Inducible Tissue-Specific Transgene Expression in Large Animal Biomedical Models

大型动物生物医学模型中诱导型组织特异性转基因表达

• 批准号: 8507526
• 负责人: CHARLES R LONG
• 金额: $ 41.88万
• 依托单位: TEXAS A&M UNIVERSITY
• 依托单位国家: 美国
• 财政年份: 2011
• 资助国家: 美国
• 起止时间: 2011-09-10 至 2015-07-31
• 项目状态: 已结题
• 来源: https://reporter.nih.gov/project-details/8507526
• 关键词: Address; Animal Model; Animals; Development; Disease; Effectiveness; Family suidae; Fatty Liver; Gene Expression; Gene Targeting; Genes; Genetic Engineering; Goals; Homeostasis; Human; In Vitro; Institutes; Insulin Resistance; Investigation; Lentivirus Vector; Metabolic Diseases; Modeling; Muscle; Non-Rodent Model; Obesity; Principal Investigator; Production; Recombinants; Research; Research Proposals; Rodent Model; Role; Scientist; Stearoyl-CoA Desaturase; System; Techniques; Technology; Time; Tissue-Specific Gene Expression; Tissues; Transgenes; United States National Institutes of Health; comparative; functional genomics; gene function; human disease; in vivo; lipid biosynthesis; lipid metabolism; offspring; research study; technology development; therapy development; transgene expression; zygote

DESCRIPTION (provided by applicant): The overall goal of this research proposal is to develop inducible, tissue-specific expression of transgenes to produce large animal models of human disease. There is a critical need to expand functional genomics to non-rodent models and the limited application of technologies, which have been so successful in rodent models, in large animals requires an alternate approach. The specific objective of this proposal is to develop effective tissue-specific, inducible expression of transgenes in vitro, then utilize recombinant lentiviral vectors to deliver these transgenes into porcine zygotes and evaluate the expression platforms in resulting offspring. The target gene for these experiments will be Stearoyl-CoA desaturase (SCD-1) and will serve as an effective and efficient model for examining local control of gene expression in vivo. Although any number of genes could be utilized, SCD-1 has been documented to have an important role in lipid biosynthesis and its tissue specific expression is important in maintaining homeostasis. Therefore, the resulting animals will not only demonstrate the effectiveness of the technology platform, but also serve as a useful model of failed lipid metabolism in a tissue-specific manner. Development of this technology, and utilization of this gene target is central to investigation of diseases such as obesity, insulin resistance and associated metabolic disorders, as well as, muscle and hepatic steatosis. Most importantly, successful completion of this project will result in technological advancements useful to produce a wide variety of biomedical models in numerous large animal species, potentially targeting a huge range of genes, thus benefiting many of the NIH Institutes and Centers.

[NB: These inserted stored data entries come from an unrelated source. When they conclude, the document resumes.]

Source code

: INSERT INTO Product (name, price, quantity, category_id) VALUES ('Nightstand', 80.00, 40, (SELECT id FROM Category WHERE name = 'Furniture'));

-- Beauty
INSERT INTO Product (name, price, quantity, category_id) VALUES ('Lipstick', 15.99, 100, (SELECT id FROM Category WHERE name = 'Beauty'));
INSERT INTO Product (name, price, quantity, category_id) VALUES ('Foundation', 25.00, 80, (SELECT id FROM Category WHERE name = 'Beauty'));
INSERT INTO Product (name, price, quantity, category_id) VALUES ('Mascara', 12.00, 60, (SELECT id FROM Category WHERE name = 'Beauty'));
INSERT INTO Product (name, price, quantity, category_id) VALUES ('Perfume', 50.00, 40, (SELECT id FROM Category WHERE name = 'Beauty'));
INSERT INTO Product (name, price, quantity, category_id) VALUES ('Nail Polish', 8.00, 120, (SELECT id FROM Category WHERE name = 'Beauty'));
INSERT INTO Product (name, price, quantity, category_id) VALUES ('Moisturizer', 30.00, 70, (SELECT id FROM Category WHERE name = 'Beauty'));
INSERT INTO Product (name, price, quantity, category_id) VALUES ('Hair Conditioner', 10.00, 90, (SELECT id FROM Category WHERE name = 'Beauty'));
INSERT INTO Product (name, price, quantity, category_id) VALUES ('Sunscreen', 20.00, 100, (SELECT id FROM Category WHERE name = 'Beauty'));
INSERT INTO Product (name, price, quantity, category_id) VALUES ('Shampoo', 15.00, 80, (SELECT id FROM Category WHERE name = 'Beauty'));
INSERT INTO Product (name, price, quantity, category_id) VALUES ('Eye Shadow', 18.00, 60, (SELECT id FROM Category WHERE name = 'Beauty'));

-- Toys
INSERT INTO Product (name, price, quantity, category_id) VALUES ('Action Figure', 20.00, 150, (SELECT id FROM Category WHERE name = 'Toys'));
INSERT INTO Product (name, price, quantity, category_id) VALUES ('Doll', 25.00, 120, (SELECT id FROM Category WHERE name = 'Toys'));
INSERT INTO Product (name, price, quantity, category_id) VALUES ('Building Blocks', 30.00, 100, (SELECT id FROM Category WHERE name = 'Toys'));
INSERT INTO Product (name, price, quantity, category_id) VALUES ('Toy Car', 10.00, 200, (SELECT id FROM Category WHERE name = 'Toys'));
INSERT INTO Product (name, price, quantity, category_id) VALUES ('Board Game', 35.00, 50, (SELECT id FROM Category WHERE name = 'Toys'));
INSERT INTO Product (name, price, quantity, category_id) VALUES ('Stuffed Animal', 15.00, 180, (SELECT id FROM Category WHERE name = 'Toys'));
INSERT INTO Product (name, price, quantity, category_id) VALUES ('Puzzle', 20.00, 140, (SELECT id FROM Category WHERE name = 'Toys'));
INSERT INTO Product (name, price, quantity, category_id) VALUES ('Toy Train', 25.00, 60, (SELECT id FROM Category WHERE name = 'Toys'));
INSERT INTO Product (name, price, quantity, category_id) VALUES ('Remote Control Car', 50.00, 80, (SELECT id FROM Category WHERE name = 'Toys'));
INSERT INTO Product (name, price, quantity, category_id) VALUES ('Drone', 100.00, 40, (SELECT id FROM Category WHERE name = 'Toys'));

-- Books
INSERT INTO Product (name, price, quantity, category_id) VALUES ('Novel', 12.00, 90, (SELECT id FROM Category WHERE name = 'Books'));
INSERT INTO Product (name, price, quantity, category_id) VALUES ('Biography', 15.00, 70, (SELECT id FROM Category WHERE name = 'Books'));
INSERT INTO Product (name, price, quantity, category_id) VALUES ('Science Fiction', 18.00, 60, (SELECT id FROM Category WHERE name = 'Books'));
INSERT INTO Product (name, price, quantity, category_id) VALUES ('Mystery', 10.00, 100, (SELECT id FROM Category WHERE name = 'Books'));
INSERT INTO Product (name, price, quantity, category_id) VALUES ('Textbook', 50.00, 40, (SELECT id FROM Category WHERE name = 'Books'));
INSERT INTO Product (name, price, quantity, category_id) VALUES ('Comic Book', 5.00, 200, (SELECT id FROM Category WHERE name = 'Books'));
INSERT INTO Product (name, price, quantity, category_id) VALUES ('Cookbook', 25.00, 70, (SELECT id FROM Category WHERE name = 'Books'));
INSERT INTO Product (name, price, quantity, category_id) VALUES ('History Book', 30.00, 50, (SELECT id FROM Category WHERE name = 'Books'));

描述（由申请人提供）：本研究计划的总体目标是开发可诱导的、组织特异性表达的转基因，以产生人类疾病的大型动物模型。目前迫切需要将功能基因组学扩展到非啮齿动物模型，并且在啮齿动物模型中取得成功的技术在大型动物中的应用有限，需要另一种方法。本方案的具体目标是在体外建立有效的组织特异性、可诱导的转基因表达，然后利用重组慢病毒载体将这些转基因传递到猪受精卵中，并评估其在后代中的表达平台。这些实验的靶基因将是硬脂酰辅酶a去饱和酶（SCD-1），并将作为一种有效和高效的模型来检查体内基因表达的局部控制。尽管可以利用任意数量的基因，但SCD-1已被证明在脂质生物合成中起重要作用，其组织特异性表达在维持体内平衡中起重要作用。因此，由此产生的动物不仅将证明该技术平台的有效性，而且还可以作为组织特异性脂质代谢失败的有用模型。这项技术的发展和利用这一基因靶点对肥胖症、胰岛素抵抗和相关代谢紊乱以及肌肉和肝脏脂肪变性等疾病的研究至关重要。最重要的是，这个项目的成功完成将导致技术进步，有助于在许多大型动物物种中产生各种各样的生物医学模型，潜在地针对大量基因，从而使许多NIH研究所和中心受益。